Fourth degree perineal laceration during delivery. This involves a tear extending through the vaginal mucosa, perineal skin, perineal body, anal sphincter, and rectal mucosa.

Code O70.3 should only be used on the maternal record, never on the newborn record.Use additional code, if applicable, from category Z3A, Weeks of gestation, to identify the specific week of the pregnancy, if known.

Repair of a fourth-degree perineal laceration is medically necessary to restore anatomical integrity and function, prevent infection, and minimize the risk of long-term complications such as fecal incontinence or fistula formation.

Obstetricians and other healthcare professionals assisting with childbirth are responsible for diagnosing and managing perineal lacerations, including fourth-degree tears. This involves assessment of the extent of the tear, repair of the damaged tissues, and post-delivery care to prevent complications such as infection or fecal incontinence.

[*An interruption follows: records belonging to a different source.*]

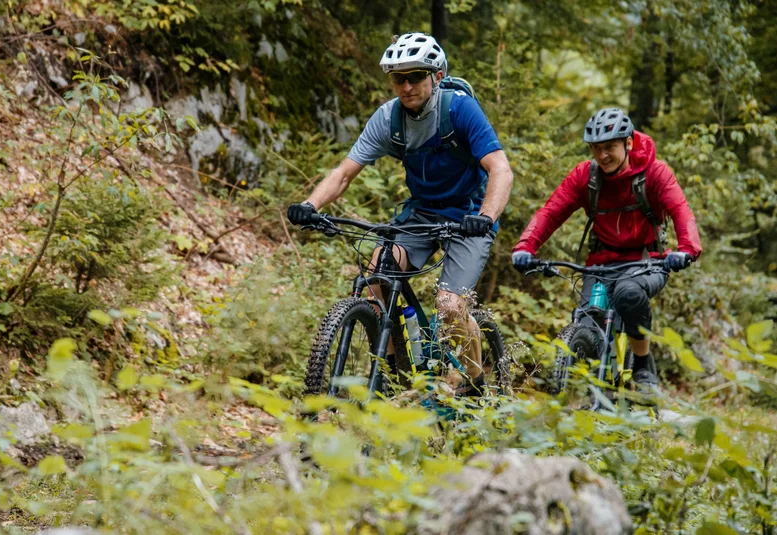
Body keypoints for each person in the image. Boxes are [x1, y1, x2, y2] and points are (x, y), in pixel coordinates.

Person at [287, 32, 513, 396]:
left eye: (415, 76)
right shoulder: (388, 118)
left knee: (450, 305)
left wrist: (485, 217)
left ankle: (473, 380)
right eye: (398, 78)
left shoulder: (459, 109)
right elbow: (344, 173)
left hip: (469, 216)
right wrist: (311, 205)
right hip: (422, 214)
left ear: (436, 76)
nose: (406, 86)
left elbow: (500, 169)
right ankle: (393, 376)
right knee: (378, 274)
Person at [511, 107, 702, 392]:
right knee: (587, 323)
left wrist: (687, 249)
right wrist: (525, 247)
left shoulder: (655, 173)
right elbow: (551, 212)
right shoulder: (585, 176)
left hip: (645, 261)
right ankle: (594, 393)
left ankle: (642, 363)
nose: (602, 156)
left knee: (629, 294)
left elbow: (680, 210)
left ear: (628, 143)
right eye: (596, 149)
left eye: (609, 147)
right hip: (600, 263)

In simple words: This code describes a severe tear during childbirth that goes through the vaginal opening, the skin and muscle between the vagina and anus, the muscle that controls the anus, and the lining of the rectum.

Perineal laceration, rupture or tear during delivery as in O70.2, also involving anal mucosa and/or rectal mucosa.

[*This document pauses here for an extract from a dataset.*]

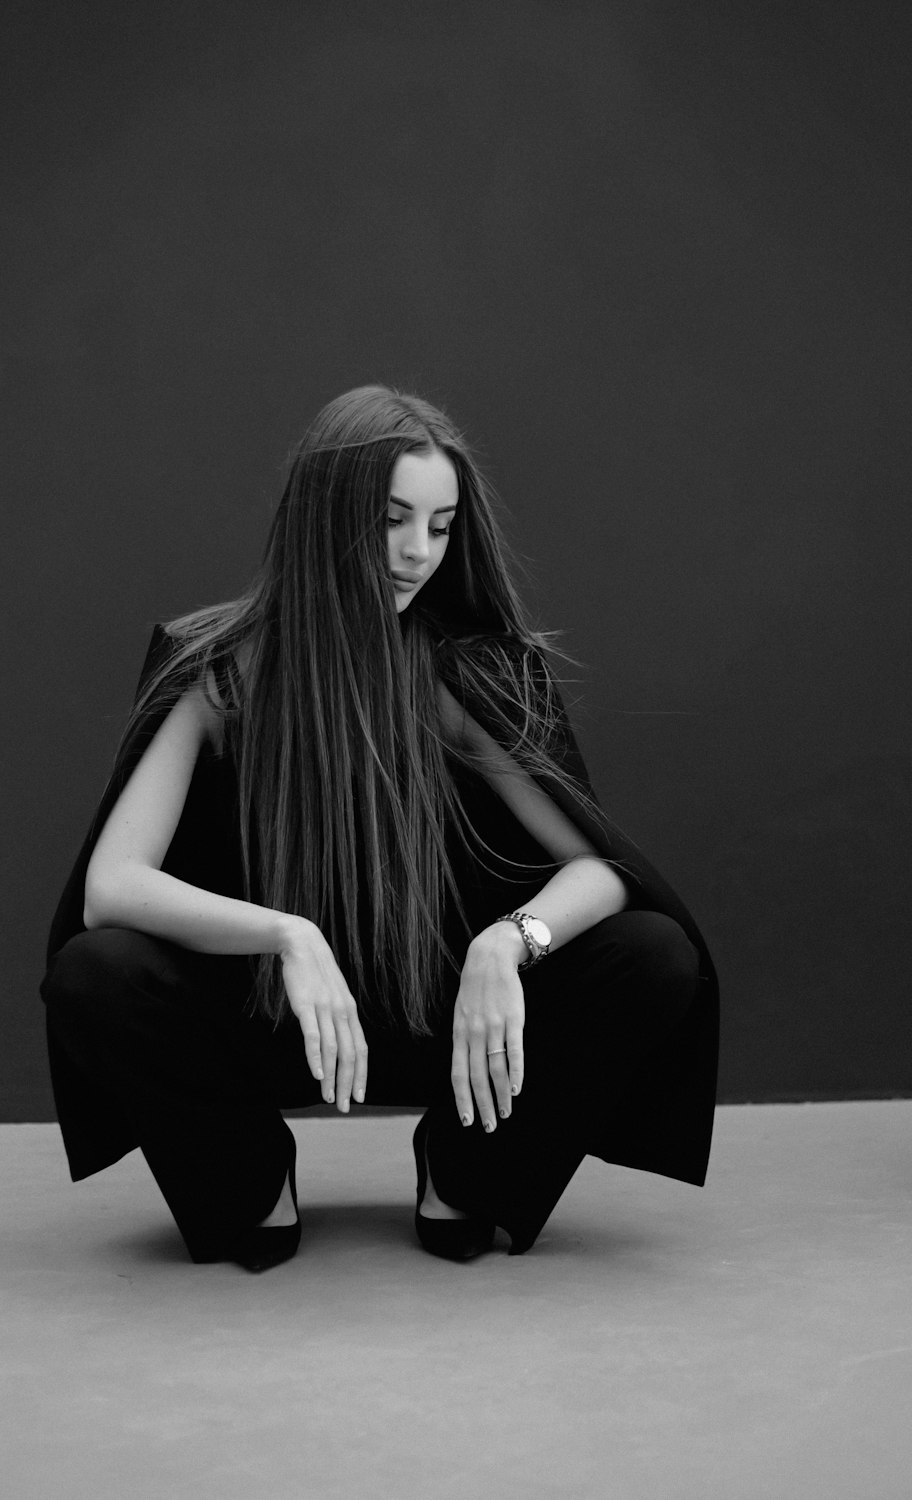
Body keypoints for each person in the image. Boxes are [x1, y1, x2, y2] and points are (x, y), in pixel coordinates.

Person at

Example 1: A woman giving birth vaginally experiences a tear that extends through the perineal skin, muscles, anal sphincter, and rectal mucosa. This is diagnosed as a fourth-degree perineal laceration and requires surgical repair., A patient who had a previous fourth-degree perineal laceration experiences a recurrence during a subsequent vaginal delivery. The tear is carefully assessed and repaired, considering the patient's history., During a forceps-assisted delivery, a fourth-degree perineal laceration occurs. The obstetrician immediately assesses and repairs the tear to minimize long-term complications.

Documentation should clearly specify the degree of the perineal laceration, the involvement of the anal sphincter and rectal mucosa, and the method of repair. Any associated complications, such as bleeding or infection, should also be documented.